■ Excerpted text
Context: Recent recommendations to decrease the upper limit of the TSH reference range from 4.5 to 2.5 mIU/liter, based on the high proportion of normal people whose serum TSH is less than 2.5 mIU/liter and the observation that those with TSH between 2.5 and 4.5 mIU/liter [upper reference range (URR)] have increased risk of progression to overt hypothyroidism (Whickham, 20-yr data), have not been subjected to critical analysis.
Study subjects: The study subjects were from the Reference Group of NHANES III, 14,333 people more than 12 yr old, without known thyroid disease or antithyroid antibodies; 85% had TSH levels below 2.5 mIU/liter, and 2.3% had subclinical hypothyroidism (SCH). An additional 9.7% had URR TSH, representing 20.6 million Americans, who would also be identified as SCH if the upper TSH limit were decreased. Many with URR TSH do not have thyroid disease.
Intervention: The time of phlebotomy is important, because the TSH level varies throughout the day, with early morning values greater than later ones, and is accentuated by sleep deprivation, strenuous exercise, or working during the night or evening shifts. Repeated measurements in the same individual vary considerably over months.
Results: About half of those with URR TSH probably have thyroid disease, but most with thyroid disease, antithyroid peroxidase antibodies, have TSH below 2.5 mIU/liter. Those with URR TSH with thyroid disease probably have minimal thyroid deficiency, without any reported adverse health consequences or benefit of treatments with levothyroxine.
Conclusion: Because routine levothyroxine treatment is not recommended for SCH, it is certainly not warranted in individuals with URR TSH. For all patients with URR TSH, it is reasonable to determine serum TSH every 1-2 yr.

■ Activity A
Answer these about the abstract, one line each:
(i) How many people made up the NHANES III Reference Group studied?
(ii) At what time of day are TSH values greater than later ones?
(iii) How often is it reasonable to determine serum TSH for all patients with URR TSH?
■ Activity B
Rename "levothyroxine" to "L-thyroxine" in the abstract, and write out the passage from "Conclusion: Because routine" to "every 1-2 yr." with that change.
Base every answer on the abstract alone.

Collected data
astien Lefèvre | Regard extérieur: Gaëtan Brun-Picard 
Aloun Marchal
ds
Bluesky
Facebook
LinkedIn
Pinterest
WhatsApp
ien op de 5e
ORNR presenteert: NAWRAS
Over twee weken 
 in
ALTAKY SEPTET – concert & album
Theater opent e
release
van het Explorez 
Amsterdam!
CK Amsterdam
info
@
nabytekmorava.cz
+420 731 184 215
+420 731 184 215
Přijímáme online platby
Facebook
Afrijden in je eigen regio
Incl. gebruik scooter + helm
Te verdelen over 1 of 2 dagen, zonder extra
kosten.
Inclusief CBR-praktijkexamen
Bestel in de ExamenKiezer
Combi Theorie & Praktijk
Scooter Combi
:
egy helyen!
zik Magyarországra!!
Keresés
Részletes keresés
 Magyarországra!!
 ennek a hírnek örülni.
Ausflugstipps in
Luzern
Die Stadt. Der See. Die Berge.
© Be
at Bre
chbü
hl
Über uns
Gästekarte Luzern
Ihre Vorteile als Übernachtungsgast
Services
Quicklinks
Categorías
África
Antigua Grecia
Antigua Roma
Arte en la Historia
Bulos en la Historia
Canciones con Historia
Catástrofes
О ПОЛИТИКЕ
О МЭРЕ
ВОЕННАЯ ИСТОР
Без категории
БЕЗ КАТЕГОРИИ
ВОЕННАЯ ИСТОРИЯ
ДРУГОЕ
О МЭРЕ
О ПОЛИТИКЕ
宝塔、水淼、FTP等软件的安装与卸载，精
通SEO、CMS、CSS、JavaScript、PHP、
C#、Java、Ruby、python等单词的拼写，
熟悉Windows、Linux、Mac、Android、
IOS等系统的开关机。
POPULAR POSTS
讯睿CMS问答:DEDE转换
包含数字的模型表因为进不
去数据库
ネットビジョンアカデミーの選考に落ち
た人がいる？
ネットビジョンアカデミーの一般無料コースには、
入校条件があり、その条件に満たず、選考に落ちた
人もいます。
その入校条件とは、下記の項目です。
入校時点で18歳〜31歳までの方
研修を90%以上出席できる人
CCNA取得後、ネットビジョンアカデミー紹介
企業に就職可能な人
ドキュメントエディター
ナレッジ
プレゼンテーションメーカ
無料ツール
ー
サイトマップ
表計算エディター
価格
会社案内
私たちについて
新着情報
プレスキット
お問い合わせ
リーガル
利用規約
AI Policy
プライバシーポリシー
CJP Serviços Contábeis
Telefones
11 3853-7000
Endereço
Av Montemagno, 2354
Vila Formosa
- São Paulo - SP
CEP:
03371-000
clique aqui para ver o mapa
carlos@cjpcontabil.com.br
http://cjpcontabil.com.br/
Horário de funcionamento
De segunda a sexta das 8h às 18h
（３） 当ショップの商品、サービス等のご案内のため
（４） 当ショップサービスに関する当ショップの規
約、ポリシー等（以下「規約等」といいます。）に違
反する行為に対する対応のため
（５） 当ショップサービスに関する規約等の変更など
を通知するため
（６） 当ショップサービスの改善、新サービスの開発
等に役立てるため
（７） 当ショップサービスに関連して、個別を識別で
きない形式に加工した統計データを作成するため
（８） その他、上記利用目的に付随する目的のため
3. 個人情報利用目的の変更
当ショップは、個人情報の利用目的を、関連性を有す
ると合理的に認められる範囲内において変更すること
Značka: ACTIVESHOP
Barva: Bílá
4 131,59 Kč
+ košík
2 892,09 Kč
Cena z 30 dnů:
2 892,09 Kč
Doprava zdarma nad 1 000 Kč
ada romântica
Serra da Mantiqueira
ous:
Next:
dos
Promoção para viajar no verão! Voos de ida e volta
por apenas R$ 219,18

■ Exercise response A
(i) 14,333
(ii) Early morning
(iii) Every 1-2 yr

■ Exercise response B
Conclusion: Because routine L-thyroxine treatment is not recommended for SCH, it is certainly not warranted in individuals with URR TSH. For all patients with URR TSH, it is reasonable to determine serum TSH every 1-2 yr.